María Carolina Giraldo


Entiendo la molestia que genera, en ciertos sectores, el hecho que se utilicen los símbolos y los métodos del movimiento de la no violencia para oponerse al proceso de paz con las Farc. Resulta chocante ver a los opositores del fin de guerra, a aquellos que entienden la justicia como venganza y no como verdad y reparación convocando a marchas, usando el término resistencia civil y recogiendo firmas para que el país continúe en uno de los conflictos armados más largos del hemisferio occidental.
Sin embargo, y aunque parezca un contrasentido, de eso se trata el debate democrático, el ejercicio de la política y el derecho a la libertad de expresión. En este marco, los ciudadanos pueden manifestarse, a través de medios que encuentren convenientes sobre lo que consideran es la mejor forma de alcanzar la coexistencia armónica, aún si están convencidos de que el mejor mecanismo para la convivencia pacífica es el combate.
Para hacer un ejercicio político y democrático completo sería importante que el intercambio de ideas y posturas frente a la paz y la guerra fuera con argumentos. A pesar de eso, mi experiencia en los debates con los ciudadanos más cercanos al Centro Democrático es que las discusiones se llevan a cabo con premisas que son más cercanas a los dogmas de fe que a los juicios de la razón. Solo vale lo que diga el líder, no importa que se haya pactado otra cosa en las mesas de La Habana, tampoco es válido si lo acordado es exactamente lo mismo que se negoció con los paramilitares, ni sirve que el proceso esté acorde con los principios internacionales en materia de verdad, justicia y reparación, ni que los indicadores de violencia sociopolítica hayan disminuido drásticamente durante las negociaciones de paz. Para los más cercanos al partido de oposición de derecha solo es válido lo que afirma el líder, como si se tratara de la palabra de Dios.

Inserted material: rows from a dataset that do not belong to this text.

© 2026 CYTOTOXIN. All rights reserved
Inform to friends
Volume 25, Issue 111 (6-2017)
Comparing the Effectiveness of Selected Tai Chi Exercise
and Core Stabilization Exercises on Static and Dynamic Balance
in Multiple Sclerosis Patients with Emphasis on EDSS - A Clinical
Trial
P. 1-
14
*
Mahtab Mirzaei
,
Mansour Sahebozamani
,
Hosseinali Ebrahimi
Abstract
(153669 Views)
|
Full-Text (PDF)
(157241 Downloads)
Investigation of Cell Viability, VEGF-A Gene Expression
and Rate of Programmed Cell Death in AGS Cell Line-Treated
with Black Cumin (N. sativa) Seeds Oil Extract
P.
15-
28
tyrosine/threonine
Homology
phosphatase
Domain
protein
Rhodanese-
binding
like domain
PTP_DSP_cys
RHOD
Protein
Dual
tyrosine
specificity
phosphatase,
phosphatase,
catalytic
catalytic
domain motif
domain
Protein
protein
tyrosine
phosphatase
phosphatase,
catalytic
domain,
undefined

Con este contexto, aquellos que creemos en la resolución pacífica de los conflictos y en la no violencia, nos equivocamos de estrategia cuando respondemos con amplia, profunda y pública indignación al hecho de que haya un grupo de ciudadanos que consideran que el combate es la mejor manera de terminar con un conflicto rural de guerrillas que se ha mantenido por casi 60 años. Nos equivocamos cuando recurrimos a las redes sociales, a las columnas de opinión, a los foros y eventos académicos para señalar, únicamente, que la oposición de derecha usa mecanismos del movimiento de la no violencia para entorpecer las negociaciones o para señalar que se valen de mentiras para conseguir adeptos. Nuestra molestia e indignación es la que permite que las propuestas de los opositores al proceso de paz tengan eco, que se discuta sobre ellas permanentemente en las redes sociales, que se escriba, editorialice y se dé cubrimiento diario a sus propuestas en los medios de comunicación.

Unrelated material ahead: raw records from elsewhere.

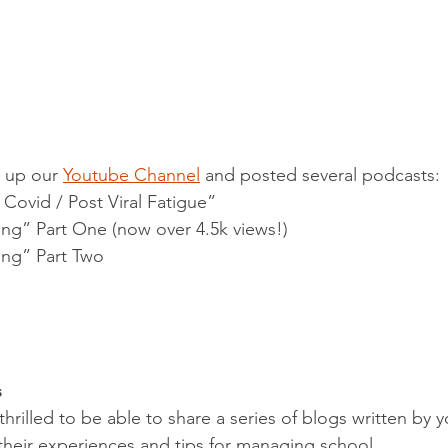
 up our 
Youtube Channel
 and posted several podcasts:
 Covid / Post Viral Fatigue”
ng” Part One (now over 4.5k views!)
ing” Part Two
s
hrilled to be able to share a series of blogs written by
their experiences and tips for managing school.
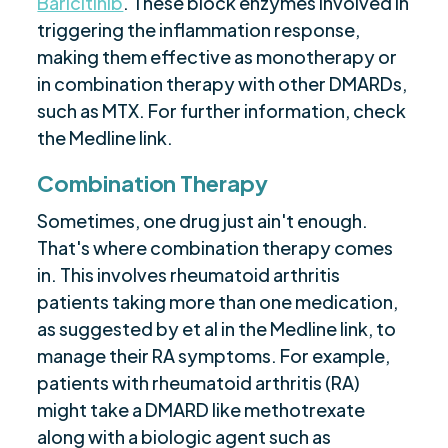
Baricitinib
. These block enzymes involved in
triggering the inflammation response,
making them effective as monotherapy or
in combination therapy with other DMARDs,
such as MTX. For further information, check
the Medline link.
Combination Therapy
Sometimes, one drug just ain't enough.
That's where combination therapy comes
in. This involves rheumatoid arthritis
patients taking more than one medication,
as suggested by et al in the Medline link, to
manage their RA symptoms. For example,
patients with rheumatoid arthritis (RA)
might take a DMARD like methotrexate
along with a biologic agent such as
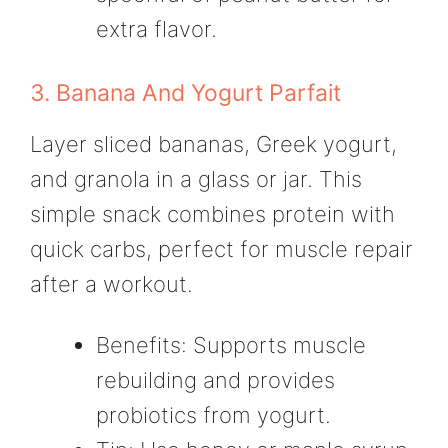
extra flavor.
3. Banana And Yogurt Parfait
Layer sliced bananas, Greek yogurt,
and granola in a glass or jar. This
simple snack combines protein with
quick carbs, perfect for muscle repair
after a workout.
Benefits: Supports muscle
rebuilding and provides
probiotics from yogurt.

Dejemos que los que se oponen a la paz lo hagan como quieran, como puedan, siempre que lo hagan dentro de la legalidad. Por nuestra parte, los que creemos en la resolución pacífica de los conflictos, debemos dedicarnos a señalar los beneficios del proceso de reconciliación, las consecuencias positivas de alcanzar una paz duradera y estable, la posibilidad de tener una país en el que, por fin, las diferencias no se resuelvan con las balas y en insistir en el mensaje de Benjamín Franklin: “Nunca hubo guerra buena, ni paz mala.”